Marcel Kittel was een van de grote sprinters van zijn generatie. Hij domineerde de massaspurts in de jaren 2010, won 14 ritten in de Tour de France en werd een referentie in het wereldwielrennen voordat hij vroeg stopte. Recent deelde hij zijn visie op
doping en hoe er sinds de Lance Armstrong-jaren wel en niet is veranderd.
In een interview met Domestique gaat Kittel het gesprek over doping niet uit de weg. Hij blikt terug op het verleden en kijkt naar het heden van de sport, waarbij hij zowel de geboekte vooruitgang erkent als de risico’s die blijven bestaan in een uiterst beladen onderwerp. De Duitser neemt geen blad voor de mond en zijn oordeel over de huidige situatie is bepaald niet rooskleurig:
“Toen ik prof werd, waren al die onthullingen over doping al gedaan en wist iedereen van de wijdverspreide, systematische doping binnen ploegen, vooral in de jaren 90 en 2000,” zei hij. “Er waren al veel teleurgestelde fans die naar ons schreeuwden, naar ons spuugden. En ik stond daar als jonge renner te denken: wat is hier aan de hand, wat heeft dit met mij te maken?”

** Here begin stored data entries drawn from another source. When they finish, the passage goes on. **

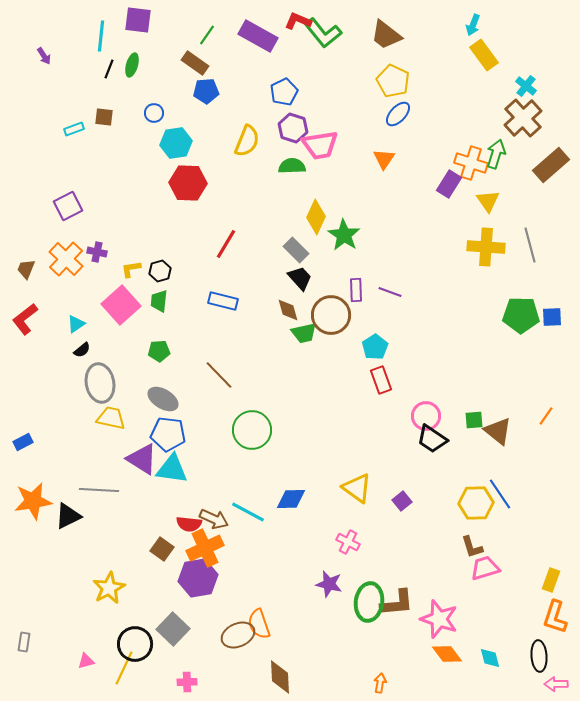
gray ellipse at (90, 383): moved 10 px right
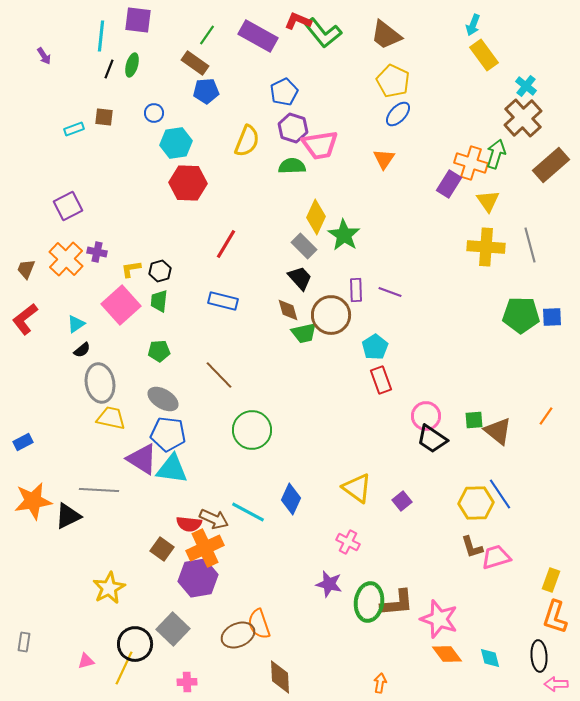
gray rectangle at (296, 250): moved 8 px right, 4 px up
blue diamond at (291, 499): rotated 64 degrees counterclockwise
pink trapezoid at (485, 568): moved 11 px right, 11 px up
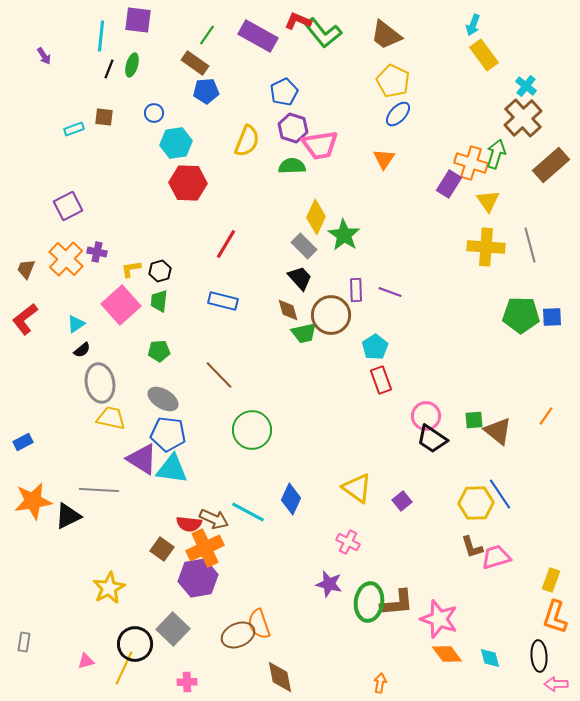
brown diamond at (280, 677): rotated 8 degrees counterclockwise
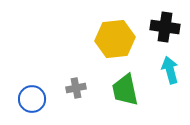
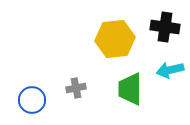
cyan arrow: rotated 88 degrees counterclockwise
green trapezoid: moved 5 px right, 1 px up; rotated 12 degrees clockwise
blue circle: moved 1 px down
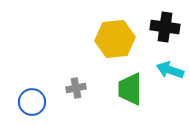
cyan arrow: rotated 32 degrees clockwise
blue circle: moved 2 px down
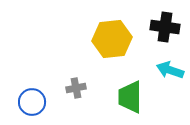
yellow hexagon: moved 3 px left
green trapezoid: moved 8 px down
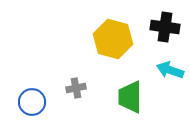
yellow hexagon: moved 1 px right; rotated 21 degrees clockwise
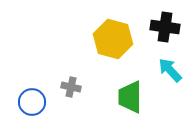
cyan arrow: rotated 28 degrees clockwise
gray cross: moved 5 px left, 1 px up; rotated 24 degrees clockwise
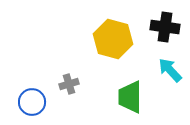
gray cross: moved 2 px left, 3 px up; rotated 30 degrees counterclockwise
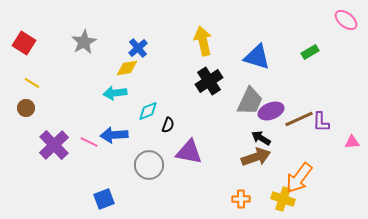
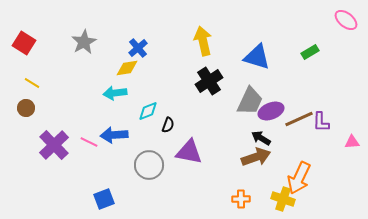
orange arrow: rotated 12 degrees counterclockwise
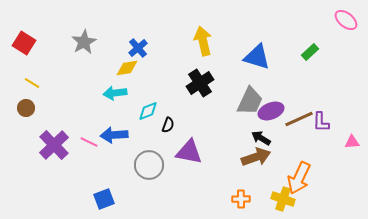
green rectangle: rotated 12 degrees counterclockwise
black cross: moved 9 px left, 2 px down
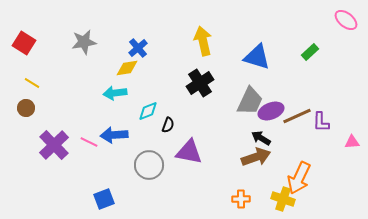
gray star: rotated 20 degrees clockwise
brown line: moved 2 px left, 3 px up
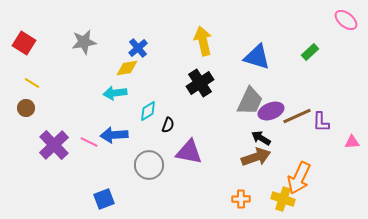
cyan diamond: rotated 10 degrees counterclockwise
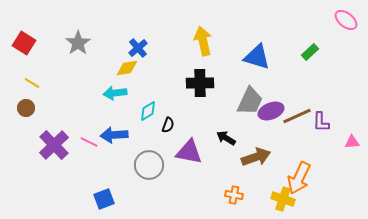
gray star: moved 6 px left, 1 px down; rotated 25 degrees counterclockwise
black cross: rotated 32 degrees clockwise
black arrow: moved 35 px left
orange cross: moved 7 px left, 4 px up; rotated 12 degrees clockwise
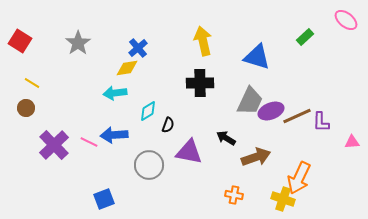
red square: moved 4 px left, 2 px up
green rectangle: moved 5 px left, 15 px up
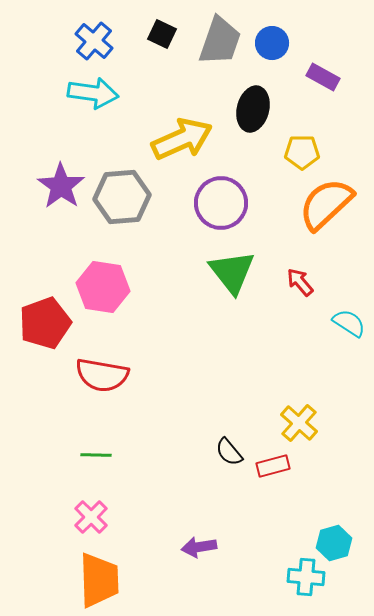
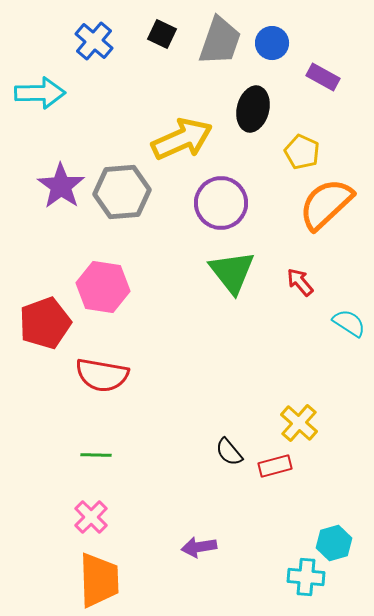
cyan arrow: moved 53 px left; rotated 9 degrees counterclockwise
yellow pentagon: rotated 24 degrees clockwise
gray hexagon: moved 5 px up
red rectangle: moved 2 px right
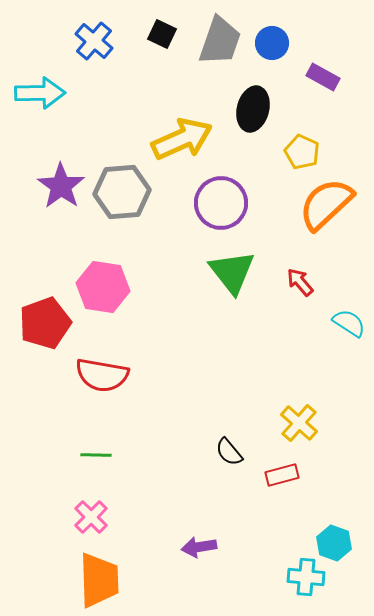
red rectangle: moved 7 px right, 9 px down
cyan hexagon: rotated 24 degrees counterclockwise
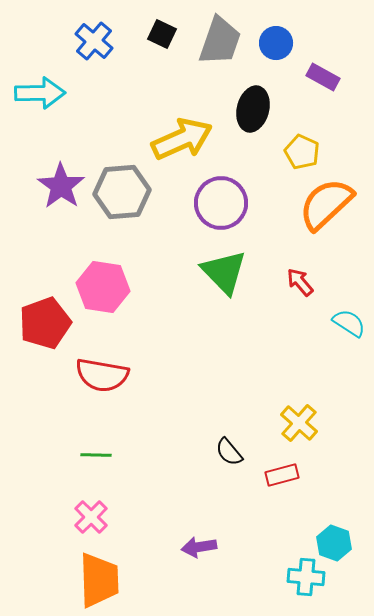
blue circle: moved 4 px right
green triangle: moved 8 px left; rotated 6 degrees counterclockwise
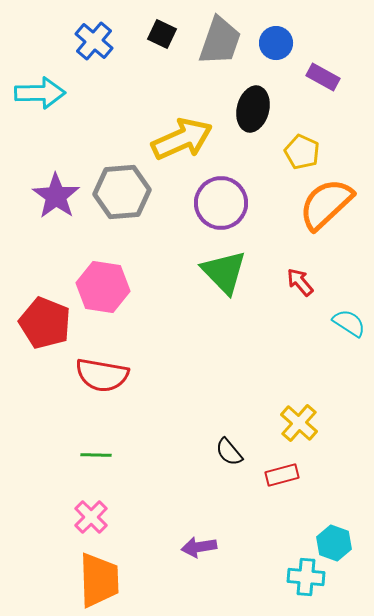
purple star: moved 5 px left, 10 px down
red pentagon: rotated 30 degrees counterclockwise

En dat is een blijvend litteken dat de sport met zich meedraagt, want de reputatie raakte beschadigd. “Ik denk niet dat het een blauw oog was. Ik denk dat het de wielersport eigenlijk een been heeft afgezet… omdat het nooit zal verdwijnen. Het zal altijd als thema blijven. Ik geloof absoluut dat dit nodig was. Het gaf de kans om erover te praten en echt te analyseren waar het vandaan kwam.”
“Ik denk niet dat wielrennen nu schoon is. Absoluut niet. Dan zou ik de feiten negeren,” waarschuwt de Duitser. “Er zullen altijd mensen zijn die het systeem willen bedriegen. We moeten beschermen wat we hebben en wat we hebben opgebouwd, en zorgen dat het om geïsoleerde gevallen gaat en niet om een wijdvertakt dopingsysteem.”
Ook omdat wielrennen uiteindelijk een business is, met veel geld in omloop. Bovendien valt er geld te verdienen voor randfiguren die willen meeliften op de bereidheid van atleten om verboden middelen te nemen, wat een cyclus creëert die de sport schaadt.
“Kijk naar de budgetten, hoe die zijn gestegen, de salarissen die renners kunnen verdienen. Er zijn renners die een kans zien en ook een kans zien om niet iemand te bedriegen, maar om met een beter leven te eindigen. En ik denk dat dat ook een feit is. In eerste instantie is het waarschijnlijk iets heel menselijks.”
En uiteindelijk is kritiek terecht: “Journalisten en fans hebben absoluut het recht om te zeggen dat ze niet zeker weten of ze het kunnen vertrouwen. Dan moeten we dat zien als een signaal om te controleren en zeker te stellen dat het resultaat echt valide is en dat we erop kunnen vertrouwen.”
De Tour de France is sneller dan ooit, om meerdere redenen. Maar er is ruimte voor verdenkingen. @Imago
Maar waar ligt de grens tussen onnatuurlijke winst en het natuurlijke? Het valt niet te ontkennen dat de evolutie in technologie, aerodynamica en voedingsinnovaties zorgt voor veel betere prestaties dan een decennium geleden.
Toch is het niet altijd eenvoudig om oorzaak en gevolg te onderscheiden. “Ik heb het gevoel dat dit heel uitzonderlijk is. Maar we onderschatten soms ook waar het vandaan komt. Mensen doen ongelooflijke dingen op de fiets. Door de periodisering van de training, de planning van het programma, alles eromheen, de innovatie… alles valt precies samen op die dag.”
“Ups en downs zijn niet slecht. Ze kunnen goed zijn. Ze hebben alles perfect getimed voor dat moment en zijn wereldklasse en zelfs daarboven. We mogen soms iets minder streng zijn en er moet ook ruimte zijn om talent te vieren. Maar laten we niet naïef zijn.”